◆ Directions: Word for word, retype every entry in the listing.

◆ Task input:
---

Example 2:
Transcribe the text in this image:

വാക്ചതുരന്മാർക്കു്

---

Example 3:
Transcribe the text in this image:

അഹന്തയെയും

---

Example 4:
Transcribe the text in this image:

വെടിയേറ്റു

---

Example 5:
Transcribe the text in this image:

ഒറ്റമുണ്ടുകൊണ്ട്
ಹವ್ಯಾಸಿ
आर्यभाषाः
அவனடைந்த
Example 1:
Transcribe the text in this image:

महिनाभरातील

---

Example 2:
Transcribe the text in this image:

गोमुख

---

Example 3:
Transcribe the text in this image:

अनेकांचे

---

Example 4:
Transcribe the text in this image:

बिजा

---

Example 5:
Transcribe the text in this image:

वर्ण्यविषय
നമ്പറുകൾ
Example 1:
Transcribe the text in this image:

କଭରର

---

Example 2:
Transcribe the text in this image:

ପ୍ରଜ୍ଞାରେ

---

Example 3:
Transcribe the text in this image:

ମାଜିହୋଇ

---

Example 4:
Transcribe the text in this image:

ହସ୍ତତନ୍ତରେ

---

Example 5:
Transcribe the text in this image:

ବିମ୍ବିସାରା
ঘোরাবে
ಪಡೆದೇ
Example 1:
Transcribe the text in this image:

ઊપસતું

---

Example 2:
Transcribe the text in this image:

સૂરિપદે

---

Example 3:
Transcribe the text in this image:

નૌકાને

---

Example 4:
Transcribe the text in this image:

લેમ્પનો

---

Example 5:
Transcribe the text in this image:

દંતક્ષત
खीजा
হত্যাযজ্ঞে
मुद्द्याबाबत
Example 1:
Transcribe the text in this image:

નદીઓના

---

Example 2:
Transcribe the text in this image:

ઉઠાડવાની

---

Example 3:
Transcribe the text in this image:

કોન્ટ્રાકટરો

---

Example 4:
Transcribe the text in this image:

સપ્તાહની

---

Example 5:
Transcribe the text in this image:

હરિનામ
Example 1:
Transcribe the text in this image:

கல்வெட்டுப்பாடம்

◆ Solution to the exercise:
---

Example 2:
Transcribe the text in this image:

വാക്ചതുരന്മാർക്കു്

---

Example 3:
Transcribe the text in this image:

അഹന്തയെയും

---

Example 4:
Transcribe the text in this image:

വെടിയേറ്റു

---

Example 5:
Transcribe the text in this image:

ഒറ്റമുണ്ടുകൊണ്ട്
ಹವ್ಯಾಸಿ
आर्यभाषाः
அவனடைந்த
Example 1:
Transcribe the text in this image:

महिनाभरातील

---

Example 2:
Transcribe the text in this image:

गोमुख

---

Example 3:
Transcribe the text in this image:

अनेकांचे

---

Example 4:
Transcribe the text in this image:

बिजा

---

Example 5:
Transcribe the text in this image:

वर्ण्यविषय
നമ്പറുകൾ
Example 1:
Transcribe the text in this image:

କଭରର

---

Example 2:
Transcribe the text in this image:

ପ୍ରଜ୍ଞାରେ

---

Example 3:
Transcribe the text in this image:

ମାଜିହୋଇ

---

Example 4:
Transcribe the text in this image:

ହସ୍ତତନ୍ତରେ

---

Example 5:
Transcribe the text in this image:

ବିମ୍ବିସାରା
ঘোরাবে
ಪಡೆದೇ
Example 1:
Transcribe the text in this image:

ઊપસતું

---

Example 2:
Transcribe the text in this image:

સૂરિપદે

---

Example 3:
Transcribe the text in this image:

નૌકાને

---

Example 4:
Transcribe the text in this image:

લેમ્પનો

---

Example 5:
Transcribe the text in this image:

દંતક્ષત
खीजा
হত্যাযজ্ঞে
मुद्द्याबाबत
Example 1:
Transcribe the text in this image:

નદીઓના

---

Example 2:
Transcribe the text in this image:

ઉઠાડવાની

---

Example 3:
Transcribe the text in this image:

કોન્ટ્રાકટરો

---

Example 4:
Transcribe the text in this image:

સપ્તાહની

---

Example 5:
Transcribe the text in this image:

હરિનામ
Example 1:
Transcribe the text in this image:

கல்வெட்டுப்பாடம்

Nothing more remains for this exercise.